The genealogy of feminist art practices filters into her work through laborious processes of kneading clay, the pulping process of paper-mache, or making colours with herbs. Her other materials range from Frankincense, myrrh, cinnamon, clove, lemongrass, cedar wood, bark powder, coal, re-used Burma teak, plaster, mineral, tree resin, cedar wood essential oils, gourds, nests and leather, to name a few. Such a processual practice draws critical attention to ‘thinking through making’ and the material agency of each medium allow for an intersectional ethics of the human and the environment centred in feminist principles. Guatarri’s idea of the ‘ethico-aesthetic’ [6] comes into play here, connected through the embodiment of form and the cultural lives of material that is generative and restorative. Perciyal refrains from placing her aesthetics onto any kind of schema, with gendered values unobtrusively running as a sub-text in her work (if not in image), a counter-point to our larger cultural condition of capitalist consumerism. She forages in flea markets or old antique shops to find discarded and abandoned objects that become part of her personal archive, adopting them into her life and incorporating them in her work.

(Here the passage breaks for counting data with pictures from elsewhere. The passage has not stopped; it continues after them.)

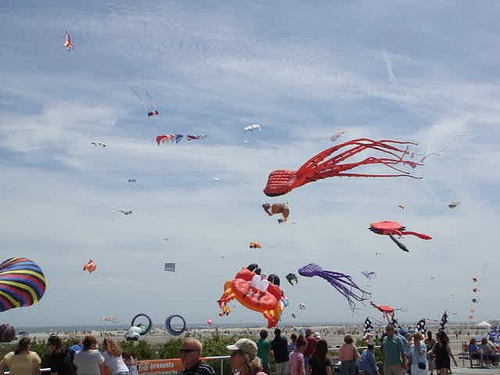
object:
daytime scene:
[0, 2, 499, 373]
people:
[0, 317, 498, 372]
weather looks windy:
[1, 0, 499, 374]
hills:
[17, 323, 162, 337]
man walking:
[381, 322, 409, 374]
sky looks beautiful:
[1, 1, 499, 324]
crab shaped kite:
[261, 134, 425, 194]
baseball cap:
[226, 336, 259, 354]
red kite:
[262, 137, 425, 197]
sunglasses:
[174, 347, 198, 353]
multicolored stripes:
[0, 255, 45, 312]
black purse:
[413, 344, 428, 370]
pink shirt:
[285, 350, 308, 374]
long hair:
[244, 353, 263, 373]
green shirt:
[379, 335, 403, 363]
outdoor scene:
[1, 1, 499, 375]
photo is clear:
[1, 0, 499, 374]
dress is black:
[434, 333, 450, 374]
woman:
[98, 333, 131, 374]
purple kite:
[296, 262, 371, 315]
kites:
[2, 14, 474, 337]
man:
[375, 318, 408, 372]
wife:
[406, 325, 431, 371]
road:
[367, 345, 479, 361]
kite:
[213, 259, 294, 330]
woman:
[218, 336, 267, 370]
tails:
[289, 129, 419, 189]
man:
[167, 331, 226, 373]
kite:
[0, 254, 46, 305]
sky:
[5, 2, 497, 321]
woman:
[404, 327, 427, 373]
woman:
[289, 330, 309, 373]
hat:
[226, 335, 261, 354]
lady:
[224, 335, 269, 373]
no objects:
[419, 95, 482, 123]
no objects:
[452, 126, 482, 179]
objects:
[215, 140, 433, 327]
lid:
[225, 336, 257, 355]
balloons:
[215, 136, 430, 327]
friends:
[174, 332, 264, 372]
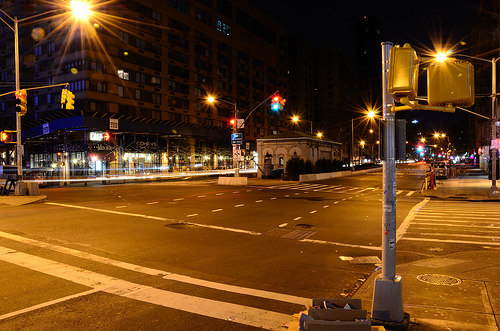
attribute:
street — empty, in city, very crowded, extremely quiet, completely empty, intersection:
[0, 156, 499, 327]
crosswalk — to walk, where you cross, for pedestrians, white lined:
[146, 172, 420, 205]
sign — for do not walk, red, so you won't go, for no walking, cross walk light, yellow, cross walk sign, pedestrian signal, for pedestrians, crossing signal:
[3, 132, 13, 142]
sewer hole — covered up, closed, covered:
[168, 220, 197, 231]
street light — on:
[3, 2, 112, 197]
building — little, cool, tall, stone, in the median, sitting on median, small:
[254, 127, 343, 180]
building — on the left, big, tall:
[2, 2, 318, 173]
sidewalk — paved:
[427, 154, 500, 201]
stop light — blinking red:
[228, 116, 240, 136]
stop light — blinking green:
[269, 92, 282, 112]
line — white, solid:
[43, 196, 386, 267]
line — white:
[1, 227, 307, 325]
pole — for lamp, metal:
[232, 101, 243, 175]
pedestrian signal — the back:
[59, 86, 70, 107]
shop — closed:
[28, 141, 257, 172]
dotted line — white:
[270, 189, 366, 240]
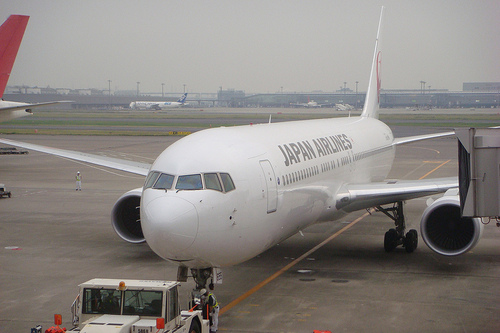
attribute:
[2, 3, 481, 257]
plane — white, red, white black, blue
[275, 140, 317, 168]
word — gray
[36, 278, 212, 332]
car — white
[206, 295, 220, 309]
vest — yellow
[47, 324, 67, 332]
cover — orange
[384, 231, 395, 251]
tire — black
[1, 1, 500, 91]
sky — hazy, cloudy, hazey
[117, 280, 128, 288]
light — off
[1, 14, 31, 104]
tail — red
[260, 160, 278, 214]
door — white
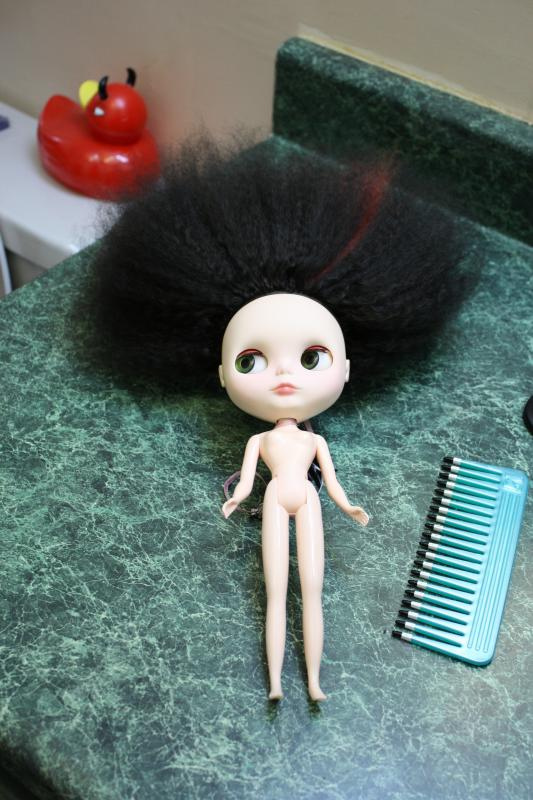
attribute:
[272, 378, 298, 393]
mouth — pink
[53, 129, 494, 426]
hair — black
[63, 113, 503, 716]
doll — naked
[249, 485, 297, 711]
legs — long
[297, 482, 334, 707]
legs — long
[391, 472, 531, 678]
comb — green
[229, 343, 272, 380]
eyes — round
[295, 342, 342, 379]
eyes — round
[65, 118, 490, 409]
hair — black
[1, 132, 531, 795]
countertop — green, black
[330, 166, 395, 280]
streak — red 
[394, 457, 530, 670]
comb — plastic, green, blue 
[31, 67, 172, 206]
duck — red, rubber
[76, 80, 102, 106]
beak — yellow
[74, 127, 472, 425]
hair — black , red 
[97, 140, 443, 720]
doll — small 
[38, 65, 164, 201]
duck — red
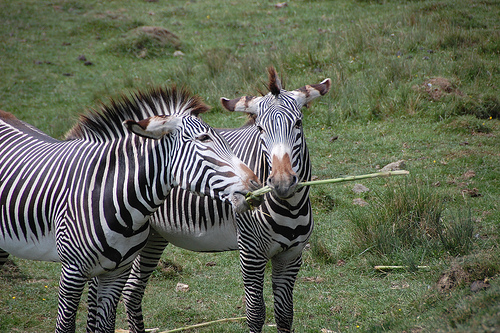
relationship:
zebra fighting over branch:
[0, 85, 263, 332] [245, 158, 411, 200]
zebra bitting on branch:
[0, 85, 263, 332] [245, 158, 411, 200]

A practicing Christian, Perciyal has been particularly engaged with the history and vernacularisation of Christianity in India through architectural forms, traditional arts, mythology and symbolisms. [7] In 2015-2016, she received the Anmol Vadehra Art Grant initiated by the Foundation for Contemporary Indian Art (FICA) which enabled her to conduct research on the sculptural traditions in Tamil Naidu, including lime stucco (suthai) and wood. [8] She worked with woodcarvers in Thanjavur, Papanasam, Cuddalore and Nagercoil, and also travelled to the Kalvaryan Hills to collect guggul (a gum resin) [9] an ancient herb in Ayurveda and ritualistic contexts, to add to her repertoire of incense mixing. Her exploration of smell is also related to ritualistic sacred practices, and reinstating found objects means to spiritually restore faith in life, through the transience of smell. For her, incense as material brings together real fragments of objects and memories, and bookends personal time and personal space [10] She terms her work as her diary, and if the elements permit, diaries exist for centuries [11] – old, worn and open to new interpretations. Perciyal combines all her organic materials in moulds, and casts her figurative sculptures often without armature – the combination of various incenses and resin support upright vertical sculptures, [12] such as her piece The Fires of Faith at the Kochi Muziris Biennale (2014).